Il Paese emotivo senza lavoro
Dietro questa condizione c'è un paradosso economico-sociale, che merita di essere approfondito. L'andamento dell'occupazione in Italia negli ultimi anni è strutturalmente positivo: di solito, ciò si accompagna ad una crescita economica complessiva e ad un miglioramento del sentiment di fiducia nel Paese. Ma stavolta non è così. E lo stesso "successo" dei dati sull'occupazione, letto in controluce, racconta una realtà diversa: perché si tratta di un'occupazione (la nuova) a bassa intensità e di bassa qualità, con meno ore lavorate e più contratti precari. In cifre: se il numero di occupati oggi ha raggiunto e superato il livello pre-crisi (25 milioni e 494mila occupati nel secondo trimestre 2019, circa 90 mila unità in più rispetto al primo trimestre 2008), le ore lavorate sono ancora indietro di ben 600 milioni (10.981 milioni nel secondo trimestre 2019 versus 11.548 milioni nel primo trimestre 2018). Mentre per quanto riguarda la qualità dell'occupazione, è sufficiente ricordare che nel decennio 2008/2018 sono scomparsi dal mercato nazionale più di 1 milione di posti di lavoro a tempo pieno, sostituiti da contratti part-time o atipici caratterizzati da competenze meno qualificate.
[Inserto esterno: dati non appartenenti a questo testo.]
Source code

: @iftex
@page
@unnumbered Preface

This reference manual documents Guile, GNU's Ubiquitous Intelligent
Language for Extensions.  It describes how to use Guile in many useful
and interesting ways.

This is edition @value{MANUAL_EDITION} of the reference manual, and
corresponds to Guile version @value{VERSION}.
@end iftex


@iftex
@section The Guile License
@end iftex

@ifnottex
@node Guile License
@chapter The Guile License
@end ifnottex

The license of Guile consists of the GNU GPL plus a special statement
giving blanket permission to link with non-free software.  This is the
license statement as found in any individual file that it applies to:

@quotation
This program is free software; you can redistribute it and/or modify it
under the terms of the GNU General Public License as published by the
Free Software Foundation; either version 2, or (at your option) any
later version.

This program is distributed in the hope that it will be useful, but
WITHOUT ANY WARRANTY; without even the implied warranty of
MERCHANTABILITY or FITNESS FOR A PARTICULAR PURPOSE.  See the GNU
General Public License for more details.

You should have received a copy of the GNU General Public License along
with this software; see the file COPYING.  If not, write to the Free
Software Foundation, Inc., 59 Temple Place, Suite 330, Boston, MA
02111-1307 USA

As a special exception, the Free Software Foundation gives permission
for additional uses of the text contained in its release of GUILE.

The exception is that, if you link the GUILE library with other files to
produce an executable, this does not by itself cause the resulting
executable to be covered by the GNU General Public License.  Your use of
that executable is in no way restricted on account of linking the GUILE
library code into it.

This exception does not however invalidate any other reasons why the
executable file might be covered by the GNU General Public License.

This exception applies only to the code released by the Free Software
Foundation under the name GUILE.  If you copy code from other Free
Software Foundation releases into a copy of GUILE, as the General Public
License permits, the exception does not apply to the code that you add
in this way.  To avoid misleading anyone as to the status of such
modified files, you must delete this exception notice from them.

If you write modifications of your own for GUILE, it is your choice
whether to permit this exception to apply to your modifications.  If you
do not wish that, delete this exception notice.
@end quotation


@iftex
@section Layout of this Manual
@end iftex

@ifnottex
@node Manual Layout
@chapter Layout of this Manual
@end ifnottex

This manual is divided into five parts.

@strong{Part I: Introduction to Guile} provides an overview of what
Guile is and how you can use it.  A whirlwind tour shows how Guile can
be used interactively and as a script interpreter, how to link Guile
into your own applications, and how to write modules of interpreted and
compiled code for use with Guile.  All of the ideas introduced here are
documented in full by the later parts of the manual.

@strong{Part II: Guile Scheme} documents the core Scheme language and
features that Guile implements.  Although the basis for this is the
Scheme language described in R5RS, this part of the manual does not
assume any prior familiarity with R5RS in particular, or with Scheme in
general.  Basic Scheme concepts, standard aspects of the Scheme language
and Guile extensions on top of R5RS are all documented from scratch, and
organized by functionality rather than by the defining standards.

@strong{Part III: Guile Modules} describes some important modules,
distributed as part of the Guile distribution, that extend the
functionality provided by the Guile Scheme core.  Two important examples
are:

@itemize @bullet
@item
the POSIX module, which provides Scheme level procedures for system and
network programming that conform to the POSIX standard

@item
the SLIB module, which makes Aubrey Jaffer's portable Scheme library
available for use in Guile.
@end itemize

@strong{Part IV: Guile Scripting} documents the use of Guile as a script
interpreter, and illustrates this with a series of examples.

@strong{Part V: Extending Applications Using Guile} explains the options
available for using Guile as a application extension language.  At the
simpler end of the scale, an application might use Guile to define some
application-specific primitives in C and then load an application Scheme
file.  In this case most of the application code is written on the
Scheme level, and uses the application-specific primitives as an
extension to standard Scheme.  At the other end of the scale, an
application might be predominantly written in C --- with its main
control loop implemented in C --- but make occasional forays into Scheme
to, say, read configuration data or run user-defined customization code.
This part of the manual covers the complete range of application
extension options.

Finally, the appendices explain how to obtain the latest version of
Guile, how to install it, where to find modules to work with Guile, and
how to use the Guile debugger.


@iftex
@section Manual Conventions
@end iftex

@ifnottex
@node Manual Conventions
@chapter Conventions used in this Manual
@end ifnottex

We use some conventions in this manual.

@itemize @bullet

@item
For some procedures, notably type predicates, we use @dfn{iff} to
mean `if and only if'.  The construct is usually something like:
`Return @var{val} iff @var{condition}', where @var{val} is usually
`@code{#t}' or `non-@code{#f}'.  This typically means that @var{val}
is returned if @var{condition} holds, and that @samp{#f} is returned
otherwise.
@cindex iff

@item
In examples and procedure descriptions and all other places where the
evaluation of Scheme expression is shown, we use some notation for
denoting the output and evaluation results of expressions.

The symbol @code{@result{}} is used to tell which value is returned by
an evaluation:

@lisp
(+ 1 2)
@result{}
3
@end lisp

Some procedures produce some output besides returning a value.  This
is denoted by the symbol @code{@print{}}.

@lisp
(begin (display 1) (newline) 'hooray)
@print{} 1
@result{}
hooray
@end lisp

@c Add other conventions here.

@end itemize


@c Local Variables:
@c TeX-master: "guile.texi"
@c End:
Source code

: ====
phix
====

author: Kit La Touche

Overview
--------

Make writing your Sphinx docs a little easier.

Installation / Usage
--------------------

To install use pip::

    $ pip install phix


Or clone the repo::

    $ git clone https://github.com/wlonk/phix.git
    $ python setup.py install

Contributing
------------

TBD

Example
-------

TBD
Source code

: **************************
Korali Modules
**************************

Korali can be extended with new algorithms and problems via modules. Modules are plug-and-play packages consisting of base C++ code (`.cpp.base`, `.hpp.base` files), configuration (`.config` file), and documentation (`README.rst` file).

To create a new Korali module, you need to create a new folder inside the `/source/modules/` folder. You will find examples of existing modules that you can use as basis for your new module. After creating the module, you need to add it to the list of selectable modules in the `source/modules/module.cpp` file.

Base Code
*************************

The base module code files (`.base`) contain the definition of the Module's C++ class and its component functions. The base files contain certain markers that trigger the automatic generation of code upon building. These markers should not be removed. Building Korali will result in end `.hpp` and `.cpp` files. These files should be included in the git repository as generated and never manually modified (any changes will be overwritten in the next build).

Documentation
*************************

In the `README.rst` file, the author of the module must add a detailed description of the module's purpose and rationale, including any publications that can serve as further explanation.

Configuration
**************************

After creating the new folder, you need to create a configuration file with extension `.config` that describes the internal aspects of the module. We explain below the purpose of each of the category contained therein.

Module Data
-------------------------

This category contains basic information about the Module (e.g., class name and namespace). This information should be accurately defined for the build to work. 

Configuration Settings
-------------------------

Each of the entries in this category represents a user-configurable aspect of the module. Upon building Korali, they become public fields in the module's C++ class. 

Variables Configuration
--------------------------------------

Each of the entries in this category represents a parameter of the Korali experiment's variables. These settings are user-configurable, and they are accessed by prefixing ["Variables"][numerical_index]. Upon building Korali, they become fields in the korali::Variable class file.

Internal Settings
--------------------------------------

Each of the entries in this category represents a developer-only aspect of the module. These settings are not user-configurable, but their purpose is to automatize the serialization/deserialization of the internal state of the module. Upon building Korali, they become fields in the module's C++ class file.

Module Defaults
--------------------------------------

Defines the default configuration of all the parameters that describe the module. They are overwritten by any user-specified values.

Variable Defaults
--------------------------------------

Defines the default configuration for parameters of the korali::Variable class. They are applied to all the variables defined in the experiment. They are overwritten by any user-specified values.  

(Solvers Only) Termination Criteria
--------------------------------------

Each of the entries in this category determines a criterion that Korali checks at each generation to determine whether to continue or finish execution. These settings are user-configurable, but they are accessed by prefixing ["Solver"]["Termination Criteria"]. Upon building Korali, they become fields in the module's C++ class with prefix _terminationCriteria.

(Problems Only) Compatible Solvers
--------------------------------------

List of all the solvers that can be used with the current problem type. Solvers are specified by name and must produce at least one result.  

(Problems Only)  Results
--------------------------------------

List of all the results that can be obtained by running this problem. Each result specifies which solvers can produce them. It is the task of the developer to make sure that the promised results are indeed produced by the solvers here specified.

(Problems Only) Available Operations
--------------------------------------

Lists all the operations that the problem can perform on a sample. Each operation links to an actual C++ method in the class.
Per tutte queste ragioni il lavoro - nonostante i numeri generali positivi - è diventato per gli italiani un potente fattore di ansia, di stress, di profonda inquietudine: lavoro che rappresenta "il" pilastro delle nostre comunità, il fattore decisivo del loro livello di benessere e di coesione. Dal rapporto Ipsos, dunque, arriva un segnale chiaro alla politica. Perché si preoccupi non solo della contabilità del lavoro, ama anche della sua emotività.